I hop off when I see the lion, though. Now part of the U-Bahn subway system, Wahringer-Strasse station was built when pre-WWI Vienna had grandiose plans for a huge new city train system. Only a few elegant stations were built – think leonine statues, marble floors and vaulted ceiling – and now they’re just faded reminders of what might have been.
Hopping the next tram back to where I started, I’m soon wandering along the Ringstrasse again before a sudden rainfall pushes me down a sidewalk stairway into the nearest U-Bahn subway station. Rush hour is approaching and the train is already crammed with weary-eyed Viennese.
This silver arrow looks just like its museum counterpart: orange-painted interior, seats upholstered in carpet-like blue material and old-fashioned stickers indicating seats for disabled or elderly passengers: the senior in one sticker looks exactly like a pension-age Sigmund Freud, one of Vienna’s most illustrious former residents.
But there are no empty seats on this train, whether or not I look like Freud. In fact, although I try to blend in with the locals – I can avoid eye contact better than anyone – it’s not long before I betray my out-of-town ignorance.
Older U-Bahn trains have clunky door handles that must be jerked sharply before they’ll open. Fumbling the operation at my intended stop and then glancing around like a trapped rabbit, a fellow passenger quickly steps forward and wordlessly flicks open the door so I can escape. The train has already departed before I can mumble my thanks.

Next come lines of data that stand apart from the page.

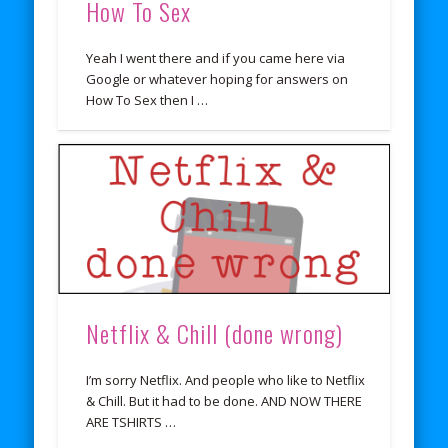
How To Sex
Yeah I went there and if you came here via
Google or whatever hoping for answers on
How To Sex then I …
Netflix & Chill (done wrong)
I’m sorry Netflix. And people who like to Netflix
& Chill. But it had to be done. AND NOW THERE
ARE TSHIRTS …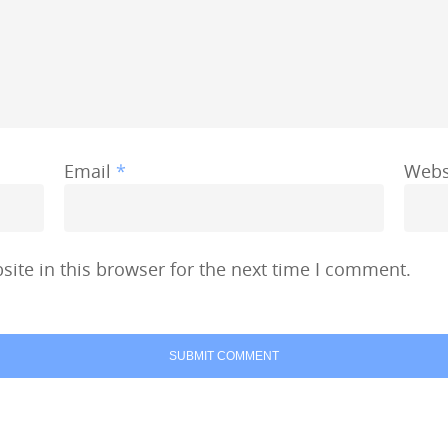
Email
*
Webs
ite in this browser for the next time I comment.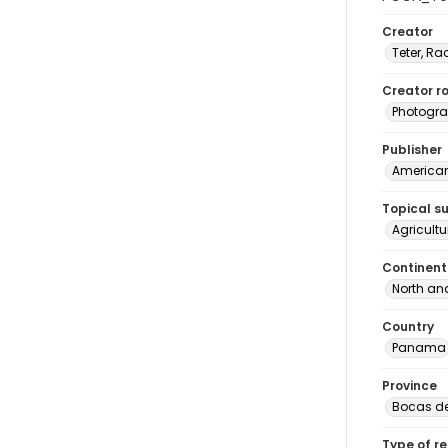
Creator
Teter, Ra
Creator ro
Photogra
Publisher
American 
Topical s
Agricult
Continent
North an
Country
Panama
Province
Bocas de
Type of r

Back outside – the rain now replaced by a watery sunset that illuminates the city’s breathtaking antique buildings – I find myself standing in front of the multicolumned Austrian Parliament. A convoy of trams trundle past taking locals home to the suburbs, but there’s also an unusual transit vehicle parked here that I haven’t seen before.
Flanked by flyer-wielding transit staff, these compact, zero emission ElectriCity Buses are slowly being introduced to Vienna, with several already in service. It’s the next generation of a thriving public transportation system that’s managed – despite adversity – to keep on moving for more than 150 years. I can only hope its doors are easier to open.
If you go:
City Airport Train (www.cityairporttrain.com) costs 19 euros ($24) return. Transit passes in 24, 48 and 72-hour versions – from 7.60 euros ($9.50) – are available online at www.wienerlinien.at, where you’ll also find transit network information. The Transport Museum (www.remise.wien) is open Wednesday, Saturday and Sunday; adult admission is 6 euros ($7.60). The popular Vienna Card – which also offers museum and attraction discounts – costs just a few dollars more than a transit pass but also includes free transit: for details, navigate to the Vienna Pass page at www.wien.info.